NFUS' understanding is that Professor Russel Griggs' Group has already made recommendations concerning greening changes announced by Cabinet Secretary in February. The Group should now also be able to consider implementation of the changes agreed in Brussels this week. Decisions need to be made very soon, as farmers are already planning their land use and cropping for 2018.

Speaking from Brussels, NFUS President Andrew McCornick said that the vote waters down the genuine simplification benefits that could have been delivered and will make life more difficult for Scottish farmers, not easier.

Mr McCornick went on: "The ban does have implications for autumn sown NFCs (nitrogen fixing crops), for example peas and beans that could be sown this autumn to be claimed on the 2018 Single Application Form as EFA NFC.

"Clarification is still needed on whether PPPs can be used during the establishment of these crops and whether the rules on spot application of PPPs on EFA fallow will be affected."

Market round-up

Messrs Craig Wilson Ltd sold 86 store heifers at Ayr on Thursday to a top of £1305 per head and 251.7p per kg to average £890.52 and 226.4p (-3.2p on the fortnight), while 102 store, beef-bred bullocks peaked at £1540 and 276.4p to level at £926.64 and 236.1p (+0.7p). Thirty-six store, B&W bullocks averaged £697.27 and 157.9p (-3.1p).

Harrison & Hetherington Ltd sold 17 store heifers in St Boswells on Thursday to average 211.3p and 15 store bullocks to level at 237.8p.

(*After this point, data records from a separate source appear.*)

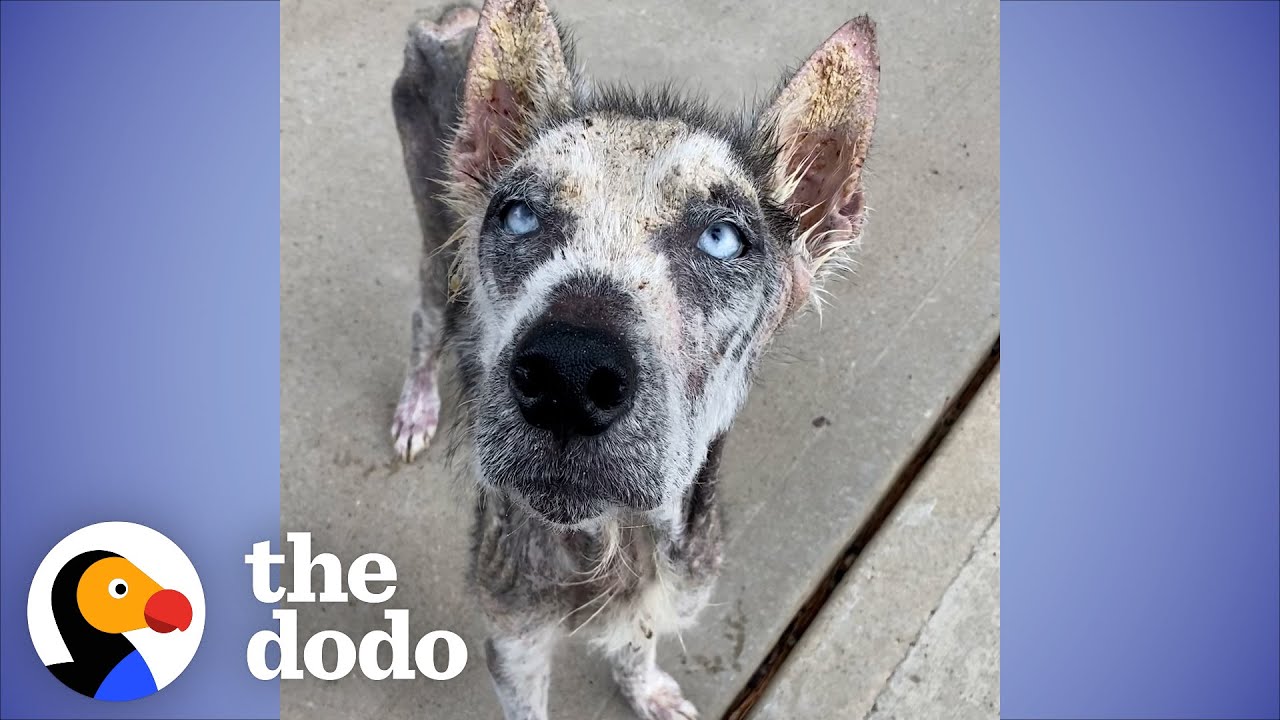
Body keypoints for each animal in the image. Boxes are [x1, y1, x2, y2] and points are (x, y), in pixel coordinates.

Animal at [384, 2, 875, 712]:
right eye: (518, 214)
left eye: (722, 238)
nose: (567, 376)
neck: (614, 542)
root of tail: (457, 20)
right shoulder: (512, 644)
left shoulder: (668, 588)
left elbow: (637, 643)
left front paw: (647, 692)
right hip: (435, 249)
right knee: (425, 325)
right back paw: (416, 409)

C&D Auction Marts Ltd sold 2706 prime lambs in Longtown on Thursday to a top of £132 per head and 303p per kg to average 234p (-24.8p on the week), while 984 prime hoggs peaked at £124 and 230p to level at 187.5p(+1.1p).

The firm also had 3434 cast sheep forward when heavy ewes sold to £149 for Texels and averaged £90.61 (+£1.94), while light ewes peaked at £78 for Blackfaces and levelled at £57.35 (+£2.28). Rams sold to £140 for a Beltex and averaged £95.71.